I'm not too familiar with zmailer, so I won't commit to adding support to 
bogofilter.  Matthias is intimately familiar with all the mailers (as best 
I can tell) and he'll advise whether supporting it is a good idea or not.

Bogofilter defines YY_INPUT to call function yyinput() in lexer.c.  The 
flex scanner calls yyinput() to get a line of text.  The input process is 
several layers deep, for example to decode quoted-printable text.  Anyhow, 
yyinput() is the focal point for what you want.

FWIW, I wrote a few lines of code that do approx what you want.  They 
compile and may actually work.  As I haven't actually tested the code, I 
don't know for certain.  Anyhow, I have attached the patch as it will help 
you on your way.

Let me know how it goes!

David
-------------- next part --------------
Index: lexer.c
===================================================================
RCS file: /cvsroot/bogofilter/bogofilter/src/lexer.c,v
retrieving revision 1.29
diff -u -r1.29 lexer.c

--- lexer.c	19 May 2003 21:24:47 -0000	1.29
+++ lexer.c	21 May 2003 22:29:27 -0000
@@ -233,11 +233,14 @@
     msg_header = true;
 }
 
+char *env_end = "";
+
 int yyinput(byte *buf, size_t max_size)
 /* input getter for the scanner */
 {
     int i, count = 0;
     buff_t buff;
+    size_t env_end_len;
 
     bool done = false;
 
@@ -250,9 +253,17 @@
      * the flex lexer.
      */
 
+    env_end_len = (env_end == NULL) ? 0 : strlen(env_end);
+	
     while (!done) {
 	done = true;
 	count += get_decoded_line(&buff);
+
+	if (env_end_len != 0) {
+	    if (memcmp(buff.t.text, env_end, env_end_len) == 0)
+		env_end_len = 0;
+	    continue;
+	}
 
 	while (count > (MAXTOKENLEN * 1.5)  && check_alphanum(buff.t.text, count)) {
 	    done = false;

### Dataset records:
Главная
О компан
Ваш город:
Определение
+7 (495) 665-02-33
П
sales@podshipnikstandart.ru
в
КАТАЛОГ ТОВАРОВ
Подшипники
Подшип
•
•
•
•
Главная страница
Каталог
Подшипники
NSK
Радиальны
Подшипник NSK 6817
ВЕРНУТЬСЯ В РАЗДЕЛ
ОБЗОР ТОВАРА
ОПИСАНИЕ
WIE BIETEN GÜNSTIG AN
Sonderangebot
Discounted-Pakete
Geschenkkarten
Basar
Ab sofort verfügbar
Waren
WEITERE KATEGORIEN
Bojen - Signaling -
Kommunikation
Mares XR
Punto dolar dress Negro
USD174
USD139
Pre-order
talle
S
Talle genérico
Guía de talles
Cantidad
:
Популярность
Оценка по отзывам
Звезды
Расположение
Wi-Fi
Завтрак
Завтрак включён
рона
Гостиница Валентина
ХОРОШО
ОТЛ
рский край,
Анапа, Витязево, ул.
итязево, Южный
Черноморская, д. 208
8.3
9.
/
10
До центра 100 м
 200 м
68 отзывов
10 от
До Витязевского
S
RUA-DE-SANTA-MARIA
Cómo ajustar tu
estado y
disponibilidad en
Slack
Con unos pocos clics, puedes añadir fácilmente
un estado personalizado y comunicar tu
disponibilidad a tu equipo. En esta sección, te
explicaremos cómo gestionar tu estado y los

### Requirement:
According to the forum post, which function does the flex scanner call to get a line of text, and in which file is it found?

### Solution for this problem:
The flex scanner calls yyinput(), which is in lexer.c.